Description
Describe the bug
I am encountering a consistent segmentation fault during the training of machine learning models using the Intel ARC 770 GPU. The fault appears after a certain number of training steps and is noticeably more frequent when working with larger models or datasets.
import torch
import torch.nn as nn
import torch.optim as optim
import intel_extension_for_pytorch as ipex
import time
import csv
torch.set_default_dtype(torch.float32)
# Define a simple neural network model with one hidden layer
class SimpleModel(nn.Module):
def __init__(self, input_size: int, hidden_size: int, output_size: int):
super(SimpleModel, self).__init__()
self.fc1 = nn.Linear(input_size, hidden_size)
self.fc2 = nn.Linear(hidden_size, hidden_size * 2)
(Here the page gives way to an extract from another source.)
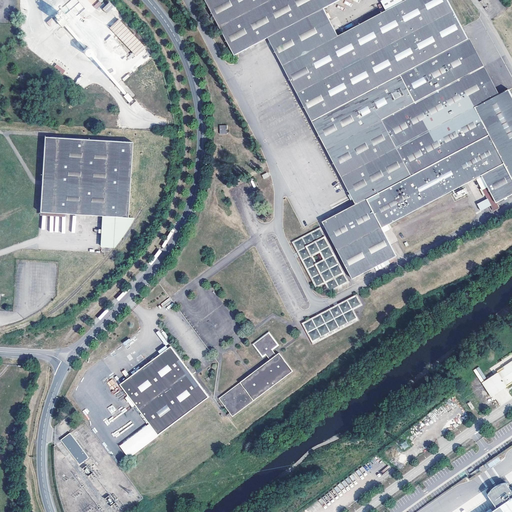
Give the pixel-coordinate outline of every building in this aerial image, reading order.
[(205,0),(235,56),(268,38),(356,205),(323,222),(353,280),(397,256),(382,228),(476,179),(482,176),(497,203),(511,195),(511,95),(509,90),(500,95),(470,39),(469,39),(447,0),(407,0),(338,37),(324,9),(340,0),(205,0)] [(52,18),(47,22),(51,27),(56,23),(52,18)] [(145,48),(117,20),(109,29),(136,57),(145,48)] [(134,99),(128,93),(124,96),(129,103),(134,99)] [(65,213),(102,215),(101,247),(115,248),(118,243),(135,217),(128,217),(133,141),(45,137),(41,212),(65,213)] [(482,176),(476,179),(494,212),(500,208),(497,203),(482,176)] [(330,294),(350,283),(321,228),(292,243),(316,289),(325,284),(330,294)] [(357,295),(302,324),(313,345),(359,321),(354,310),(363,306),(357,295)] [(293,373),(279,354),(276,356),(272,350),(278,346),(268,333),(253,344),(263,357),(266,355),(270,360),(218,399),(233,418),(293,373)] [(209,398),(172,348),(121,385),(149,422),(159,435),(209,398)] [(498,372),(483,382),(492,397),(507,387),(511,383),(511,361),(497,371),(498,372)] [(159,435),(149,422),(119,445),(129,457),(159,435)] [(71,434),(61,440),(80,465),(90,458),(71,434)] [(511,511),(511,490),(506,482),(501,483),(497,485),(492,490),(488,495),(497,508),(491,511),(511,511)]
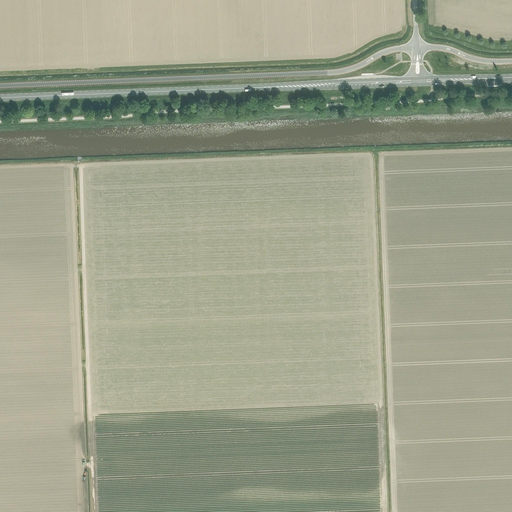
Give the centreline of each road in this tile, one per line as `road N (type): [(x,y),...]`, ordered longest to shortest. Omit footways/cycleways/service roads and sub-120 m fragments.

self.fc3 = nn.Linear(hidden_size * 2, hidden_size)
self.fc4 = nn.Linear(hidden_size, output_size)
def forward(self, x: torch.Tensor) -> torch.Tensor:
x = torch.relu(self.fc1(x))
x = torch.relu(self.fc2(x))
x = torch.relu(self.fc3(x))
return self.fc4(x)
input_size = 10
hidden_size = 500
output_size = 100
num_samples = 1000
# Generate random dummy data
data = torch.randn(num_samples, input_size, dtype=torch.float32)
# Random input data
target = torch.randn(num_samples, output_size, dtype=torch.float32) # Random target values
train_dataset = torch.utils.data.TensorDataset(data, target)
train_loader = torch.utils.data.DataLoader(train_dataset, batch_size=32, shuffle=True)
# Initialize the model, criterion, and optimizer
model = SimpleModel(input_size, hidden_size, output_size)
criterion = nn.MSELoss()
optimizer = optim.SGD(model.parameters(), lr=0.01)
# Training function
def train_one_epoch(
train_loader: torch.utils.data.DataLoader,
model: nn.Module,
criterion: nn.Module,
optimizer: optim.Optimizer,
device: torch.device
) -> float:
"""
Train the model for one epoch and return the average loss.
Args:
train_loader (torch.utils.data.DataLoader): DataLoader for training data.
model (nn.Module): Neural network model.
criterion (nn.Module): Loss function.
optimizer (optim.Optimizer): Optimizer.
device (torch.device): Device to run the model on (e.g., "cuda" or "cpu").
Returns:
float: Average loss for the epoch.
"""
model.train() # Set model to training mode
total_loss = 0.0
for batch_idx, (data, target) in enumerate(train_loader):
data, target = data.to(device), target.to(device)
optimizer.zero_grad() # Zero out gradients
outputs = model(data) # Forward pass
loss = criterion(outputs, target) # Compute loss
loss.backward() # Backward pass
optimizer.step() # Update weights
total_loss += loss.item()
average_loss = total_loss / len(train_loader)
return average_loss
# Example usage:
device = 'xpu'
model = model.to(device)
model, optimizer = ipex.optimize(model, optimizer=optimizer)
criterion.to(device)
# Initialize CSV logging
csv_file = "training_log.csv"
with open(csv_file, mode='w', newline='') as file:
writer = csv.writer(file)
writer.writerow(["Epoch", "Loss", "Time (seconds)"]) # Write headers
elapsed_times = []
for epoch in range(100): # Training for 10 epochs
start_time = time.time()
avg_loss = train_one_epoch(train_loader, model, criterion, optimizer, device)
elapsed_time = time.time() - start_time
elapsed_times.append(elapsed_time)
print(f"Epoch {epoch+1}, Loss: {avg_loss:.4f}, Time: {elapsed_time:.2f} seconds")
# Log to CSV
writer.writerow([epoch+1, f"{avg_loss:.4f}", f"{elapsed_time:.2f}"])
# Calculate average time and log to CSV
average_time = sum(elapsed_times) / len(elapsed_times)
writer.writerow(["Average", "-", f"{average_time:.2f}"])
Error
Epoch 62, Loss: 0.9934, Time: 0.08 seconds
Epoch 63, Loss: 0.9946, Time: 0.08 seconds
Traceback(most recent call last):
File "data/dummy_intel.py", line 97, in
avg_loss = train_one_epoch(train_loader, model, criterion, optimizer, device)
File "data/dummy_intel.py", line 75, in train_one_epoch
avg_loss += loss.item()
RuntimeError: Native API failed. Native API returns: -1 (CL_DEVICE_NOT_FOUND) -1 (CL_DEVICE_
NOT_FOUND)
Segmentation fault
Versions
Intel XPU Docker image
2d2a3356c190
in WSL Windows 11
(But I got the same error in native Ubuntu)